BEGIN EXCERPT PROVIDED
At any location near the Earth’s surface, the magnetic field may be expressed as the vector sum of the contributions from three main sources: the main field generated in the Earth’s core, the crustal field from local rocks and a rapidly varying external field from currents flowing in the upper atmosphere and magnetosphere, which also induces currents in the sea and the ground.

The field generated in the Earth’s core accounts for most of the field observed at the Earth’s surface, and its strength and direction vary slowly with time. The strength varies from about 22000 nanoTeslas (nT) in South America to 67000 nT near Antarctica. It is generated by a convective dynamo operating in the Earth's fluid outer core, which surrounds the solid inner core. The convection is driven by both thermal and compositional buoyancy sources at the inner core boundary. These are produced as the Earth slowly cools and iron in the iron-rich fluid alloy solidifies onto the inner core giving off latent heat and the light constituent of the alloy. The buoyancy forces cause fluid to rise and the Coriolis force, due to the Earth's rotation, causes the fluid flows to be helical. It is thought that this fluid motion twists and shears magnetic field, generating new magnetic field to replace that which diffuses away. The field observed at the Earth’s surface approximates that of a dipole, currently tilted at about 10° to the axis of rotation of the Earth. However there are appreciable spatial departures from this simple model and they are best characterized at the Earth’s surface by a spherical harmonic series.

In contrast, the strength and direction of the crustal field may be regarded as essentially constant, only varying over geological timescales. Its strength is generally less than 200 nT but there are a few locations where much larger, highly localized, crustal fields exist. Aeromagnetic and marine magnetic surveys help map the geology as different rock types and formations have different magnetic signatures.
END EXCERPT PROVIDED
» TASKS AND EXERCISES
A: According to the excerpt on Earth's magnetic field, what are the three main sources that contribute to the field near the Earth's surface?
B: Extend the excerpt on Earth's magnetic field with a further passage that follows on from its last sentence.
None of the items that follow are needed.
BEGIN SUPPLIED DATA
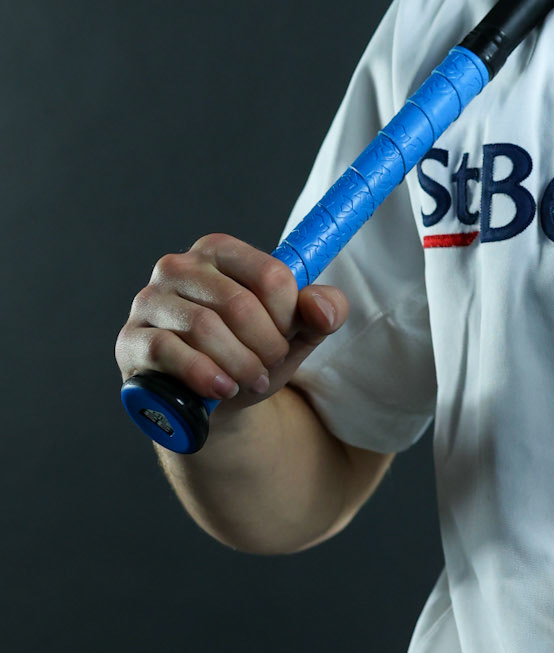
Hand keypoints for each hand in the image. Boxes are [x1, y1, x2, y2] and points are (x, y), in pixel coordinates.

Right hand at [116, 233, 347, 412]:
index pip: (270, 274)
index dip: (288, 316)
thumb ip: (322, 312)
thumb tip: (322, 307)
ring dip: (239, 364)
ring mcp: (149, 301)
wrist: (211, 401)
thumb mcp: (295, 333)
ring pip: (205, 328)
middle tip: (270, 366)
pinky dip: (203, 374)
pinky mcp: (131, 340)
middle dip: (266, 346)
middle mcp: (178, 266)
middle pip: (239, 303)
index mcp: (219, 251)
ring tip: (251, 380)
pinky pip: (167, 351)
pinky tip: (223, 389)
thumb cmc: (251, 353)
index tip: (287, 337)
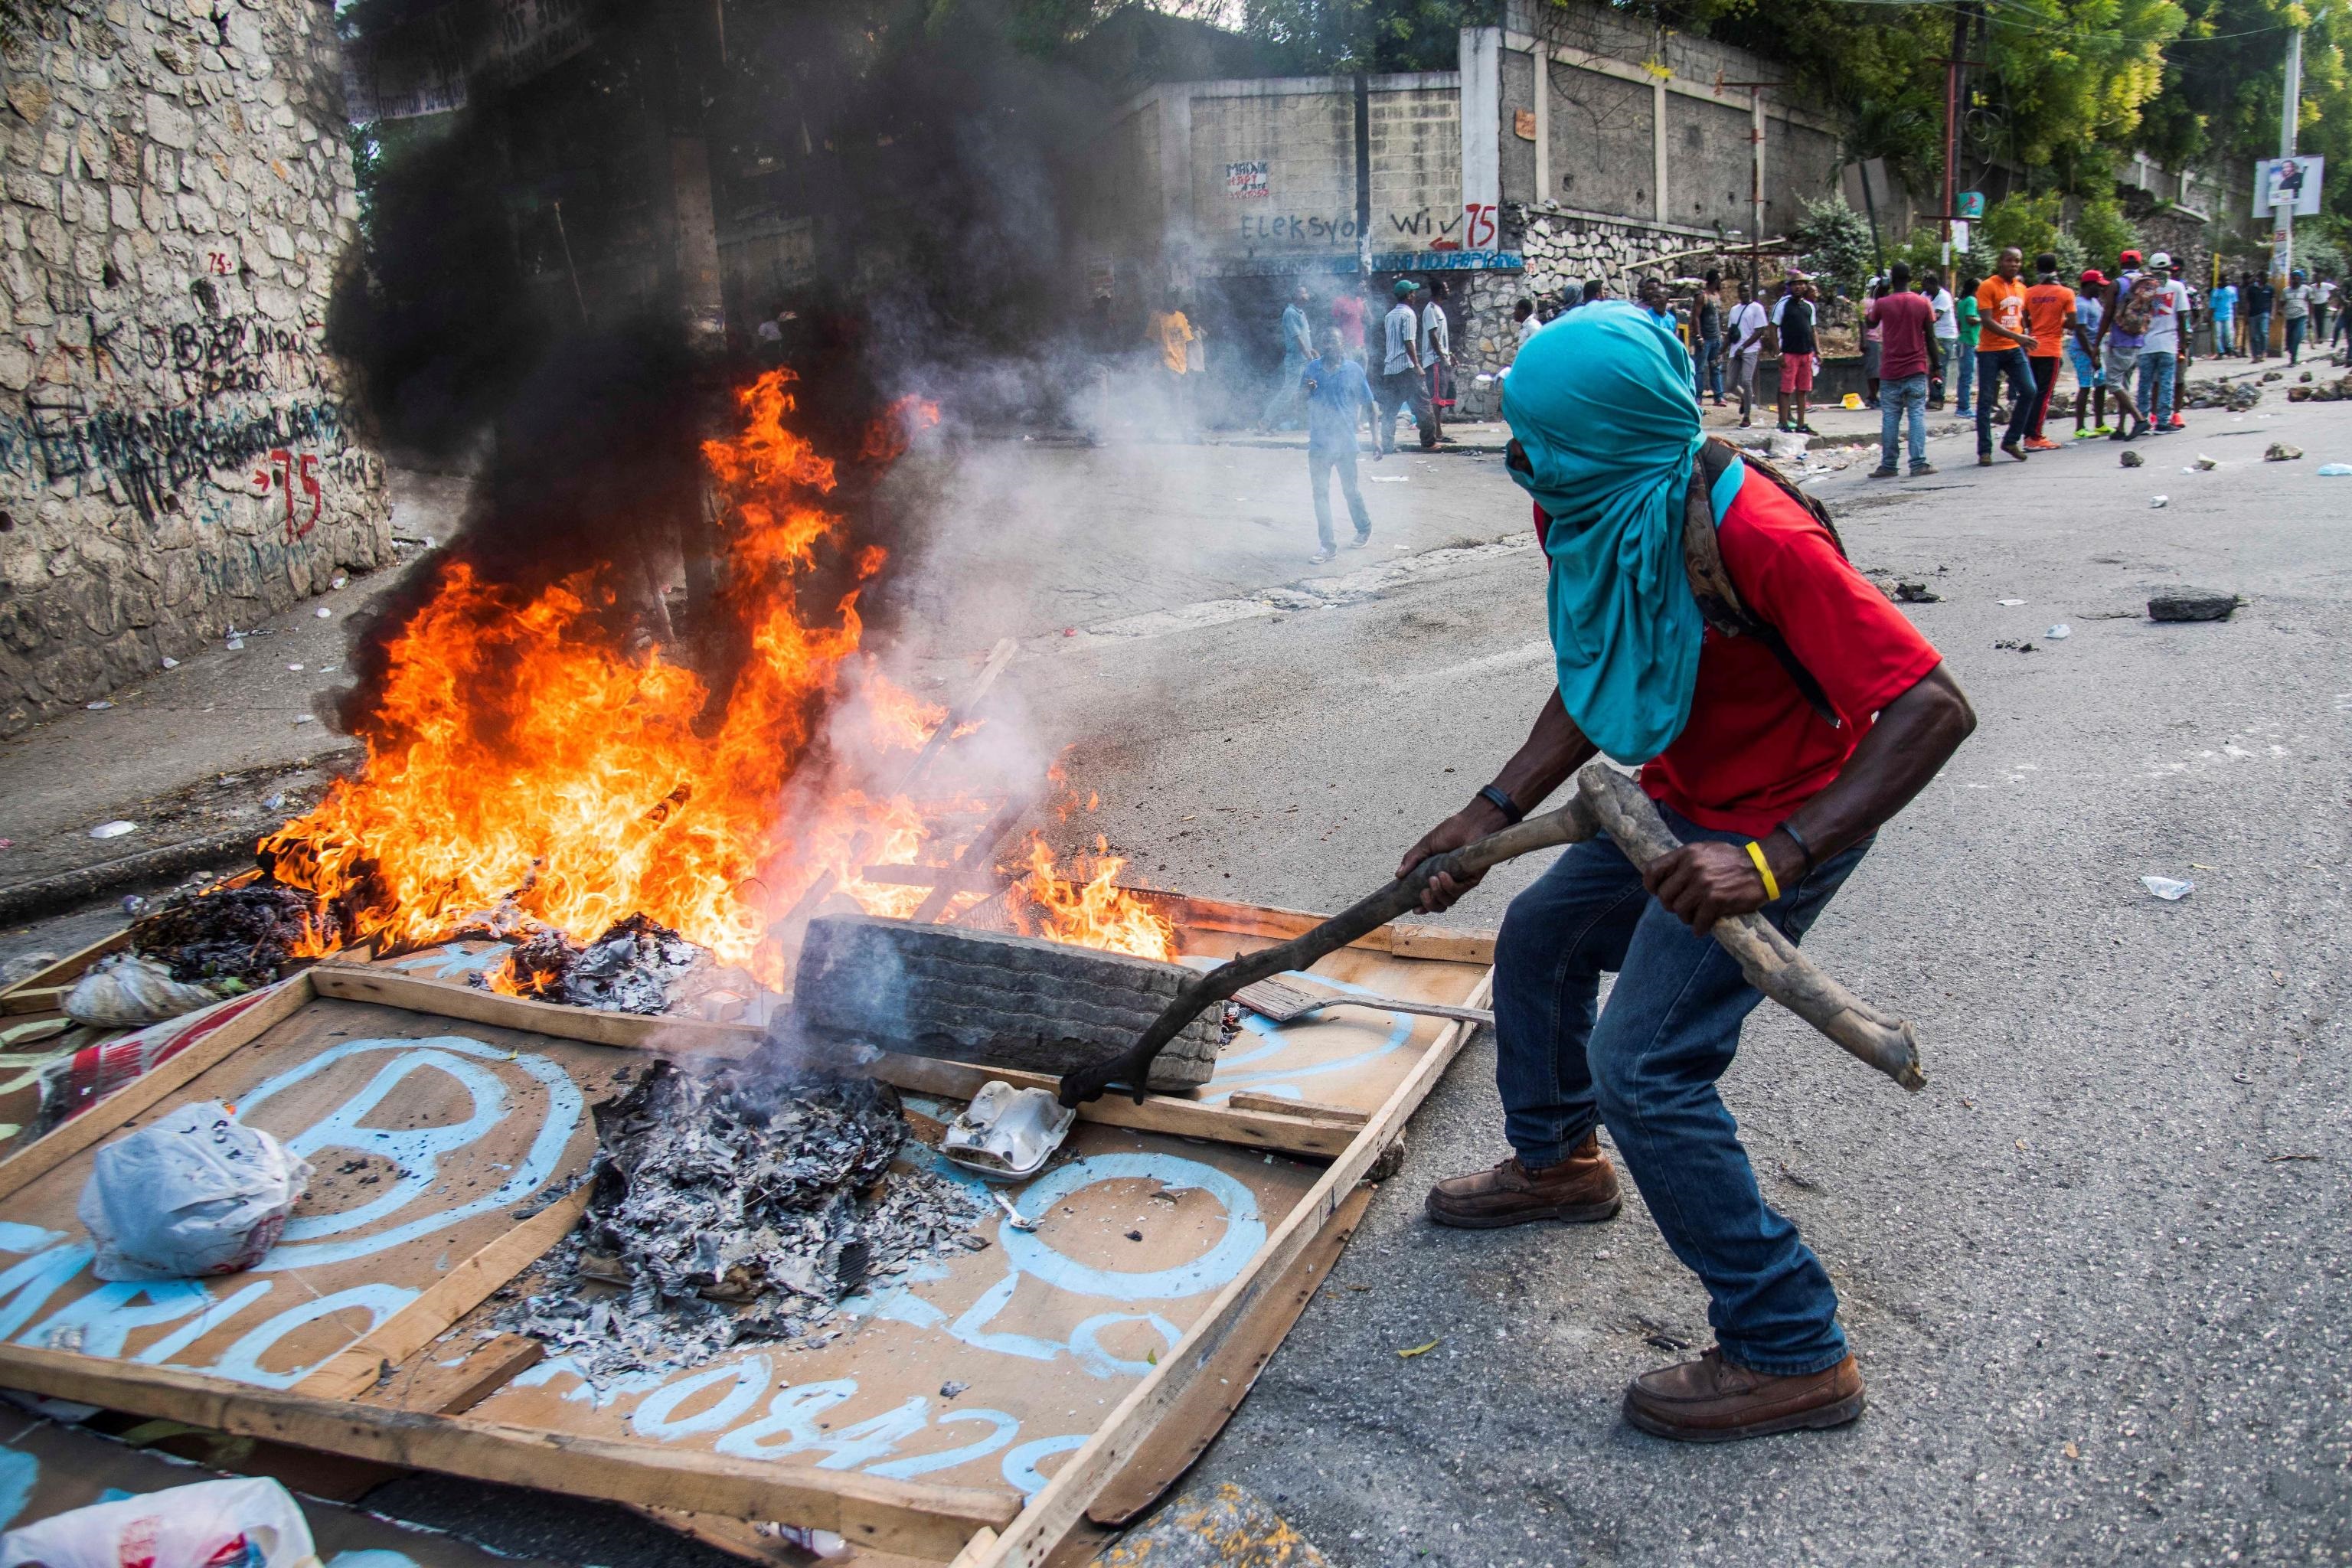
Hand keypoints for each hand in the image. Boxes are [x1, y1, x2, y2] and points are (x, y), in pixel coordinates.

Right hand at [1397, 800, 1505, 912]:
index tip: (1415, 909)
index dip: (1423, 907)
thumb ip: (1412, 860)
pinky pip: (1459, 891)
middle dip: (1429, 904)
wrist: (1470, 823)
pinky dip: (1449, 886)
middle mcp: (1449, 882)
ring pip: (1449, 901)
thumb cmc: (1450, 832)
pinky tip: (1443, 875)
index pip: (1430, 898)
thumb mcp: (1426, 845)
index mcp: (1436, 876)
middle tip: (1423, 893)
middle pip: (1440, 905)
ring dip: (1438, 894)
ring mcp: (1461, 882)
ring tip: (1433, 879)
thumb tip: (1398, 875)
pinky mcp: (1472, 879)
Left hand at [1642, 841, 1770, 935]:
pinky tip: (1703, 928)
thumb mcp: (1705, 851)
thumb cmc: (1733, 860)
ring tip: (1695, 916)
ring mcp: (1704, 884)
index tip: (1656, 892)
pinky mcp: (1716, 900)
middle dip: (1671, 905)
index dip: (1651, 885)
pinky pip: (1698, 921)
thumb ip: (1685, 861)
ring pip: (1679, 910)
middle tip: (1682, 907)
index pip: (1653, 870)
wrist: (1763, 866)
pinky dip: (1699, 928)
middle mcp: (1692, 867)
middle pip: (1664, 895)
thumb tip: (1665, 876)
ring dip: (1686, 918)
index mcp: (1687, 853)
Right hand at [2017, 334, 2039, 353]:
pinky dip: (2028, 349)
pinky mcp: (2022, 345)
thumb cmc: (2022, 336)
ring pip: (2029, 346)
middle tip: (2037, 348)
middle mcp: (2027, 340)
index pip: (2034, 340)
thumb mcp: (2027, 336)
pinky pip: (2026, 348)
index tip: (2038, 344)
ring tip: (2034, 350)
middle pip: (2032, 343)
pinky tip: (2030, 351)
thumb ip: (2031, 337)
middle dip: (2035, 346)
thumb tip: (2035, 337)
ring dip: (2032, 348)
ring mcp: (2025, 342)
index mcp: (2029, 338)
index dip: (2037, 342)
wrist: (2017, 337)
END SUPPLIED DATA
» ANSWERS IN ORDER
A:
- The main field generated in the Earth's core
- The crustal field from local rocks
- A rapidly varying external field from currents flowing in the upper atmosphere and magnetosphere

B:
The strength of the external field variations depends mainly on latitude and at high latitudes during magnetic storms this may be more than 1000 nT on timescales of seconds to hours. The direction of the field may vary by a few degrees during such events.

Magnetic storms are caused by the interaction of the solar wind with the Earth’s magnetic field. The solar wind is a stream of charged particles continuously emitted by the Sun and its pressure on the Earth's magnetic field creates a bounded comet-shaped region surrounding the Earth called the magnetosphere. When there is a disturbance in the Earth-directed solar wind, often caused by activity associated with sunspots such as coronal mass ejections and coronal holes, the current systems inside the magnetosphere are enhanced and cause magnetic disturbances and storms. The transfer of energy from the solar wind to the magnetosphere through reconnection processes is greater when the magnetic field embedded in the solar wind is directed southward. High latitude current systems are enhanced as charged particles of solar origin are accelerated down the magnetic field lines. These energetic charged particles collide with atoms and molecules in the upper atmosphere, resulting in often spectacular light displays at high latitudes, the aurora.

Solar activity and the associated geomagnetic activity can cause considerable problems for certain kinds of technology, in particular satellites and Earth-based conductors such as power grids and pipelines. Space weather can affect satellites and satellite communications in a variety of ways, for example through radiation effects on digital chips, changes in atmospheric drag and ionospheric scintillation of signals. On the ground the rapid geomagnetic variations during magnetic storms can induce currents in power transmission grids and other ground-based conductors. They can also cause difficulties for specialized navigation such as directional drilling using geomagnetic field referencing.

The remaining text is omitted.